Sedangkan ketika seseorang masuk masjid kemudian langsung menjalakan shalat apakah itu shalat fardlu atau rawatib, maka hal itu telah tercapai. Begitu juga ketika seseorang niat shalat fardlu dan niat tahiyyatul masjid misalnya, keduanya dapat diperoleh. Dengan kata lain mendapatkan pahala keduanya.

)وَتَحْصُلُ بِفَرْضٍ أَوْ نَفْلٍ آخَرَ ) سَوَاءٌ نُوِيَتْ مَعَهُ أَمْ لَا لِأَنَّ الْمَقْصُودَ وُجُودُ صَلَاةٍ قَبْلَ الْجُلُوسِ ، وَقَدْ وُجِدَتْ بِمَا ذُكِرَ ، وَلَا يَضُرُّهُ نِيَّةُ التَّحِيَّةِ لِأَنَّهَا سُنَّةٌ غَيْرُ مَقْصُودَةٍ خِلَافَ نِيَّةِ فَرْضٍ وَسُنَّةٍ مَقْصُودَةٍ فَلَا تَصِحُّ

Artinya, “Shalat tahiyyatul masjid bisa didapatkan dengan shalat fardlu atau shalat sunah yang lain baik shalat tahiyyatul masjid diniati bersamaan shalat fardlu atau sunah maupun tidak. Sebab, intinya adalah adanya shalat sebelum duduk di masjid dan hal itu sudah terwujud sebagaimana disebutkan. Dan niat shalat tahiyyatul masjid tidak merusak shalat tersebut karena shalat tahiyyatul masjid adalah termasuk sunah yang tidak ditentukan (sunah gharu maqshudah). Berbeda dengan niat shalat fardlu bersamaan dengan shalat sunnah yang sudah ditentukan. Dalam kasus ini shalatnya tidak sah,” (Lihat Jalaluddin Al-Mahali, Syarhu Minhajit Thalibin, dalam Hamisy Hasyiyah Qalyubi wa Umairah, Syarikatu Maktabah wa Mathba’ah Ahmad Said bin Nabhan, juz I, halaman 215).

Berangkat dari penjelasan di atas maka impulannya adalah diperbolehkan menggabungkan niat shalat sunah qabliyyah dengan tahiyyatul masjid.
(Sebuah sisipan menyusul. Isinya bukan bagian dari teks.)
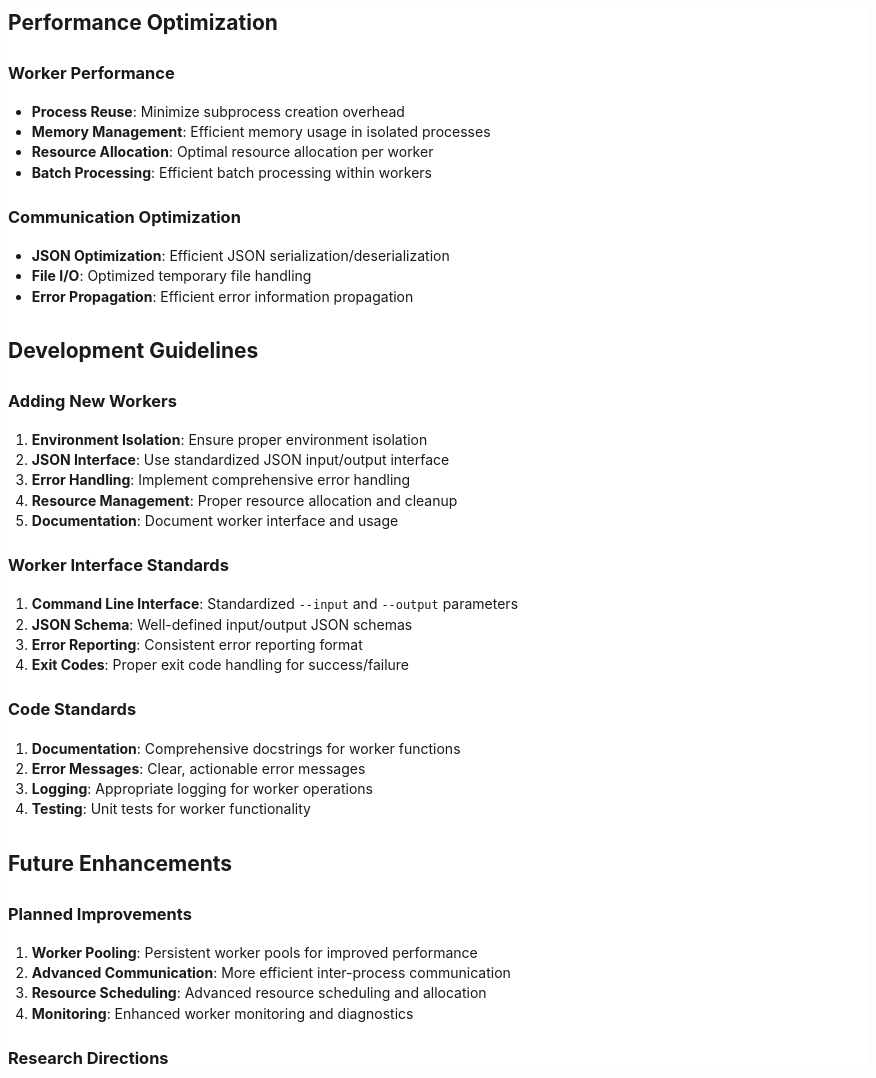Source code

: ## Performance Optimization

### Worker Performance

- **Process Reuse**: Minimize subprocess creation overhead
- **Memory Management**: Efficient memory usage in isolated processes
- **Resource Allocation**: Optimal resource allocation per worker
- **Batch Processing**: Efficient batch processing within workers

### Communication Optimization

- **JSON Optimization**: Efficient JSON serialization/deserialization
- **File I/O**: Optimized temporary file handling
- **Error Propagation**: Efficient error information propagation

## Development Guidelines

### Adding New Workers

1. **Environment Isolation**: Ensure proper environment isolation
2. **JSON Interface**: Use standardized JSON input/output interface
3. **Error Handling**: Implement comprehensive error handling
4. **Resource Management**: Proper resource allocation and cleanup
5. **Documentation**: Document worker interface and usage

### Worker Interface Standards

1. **Command Line Interface**: Standardized `--input` and `--output` parameters
2. **JSON Schema**: Well-defined input/output JSON schemas
3. **Error Reporting**: Consistent error reporting format
4. **Exit Codes**: Proper exit code handling for success/failure

### Code Standards

1. **Documentation**: Comprehensive docstrings for worker functions
2. **Error Messages**: Clear, actionable error messages
3. **Logging**: Appropriate logging for worker operations
4. **Testing**: Unit tests for worker functionality

## Future Enhancements

### Planned Improvements

1. **Worker Pooling**: Persistent worker pools for improved performance
2. **Advanced Communication**: More efficient inter-process communication
3. **Resource Scheduling**: Advanced resource scheduling and allocation
4. **Monitoring**: Enhanced worker monitoring and diagnostics

### Research Directions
Bahkan seandainya tidak niat tahiyyatul masjid tetap tahiyyatul masjid dapat diraih. Artinya juga mendapatkan pahala shalat qabliyyah sekaligus tahiyyatul masjid.

Demikian jawaban yang dapat kami kemukakan. Semoga bisa dipahami dengan baik. Kami selalu terbuka dalam menerima saran dan kritik dari para pembaca.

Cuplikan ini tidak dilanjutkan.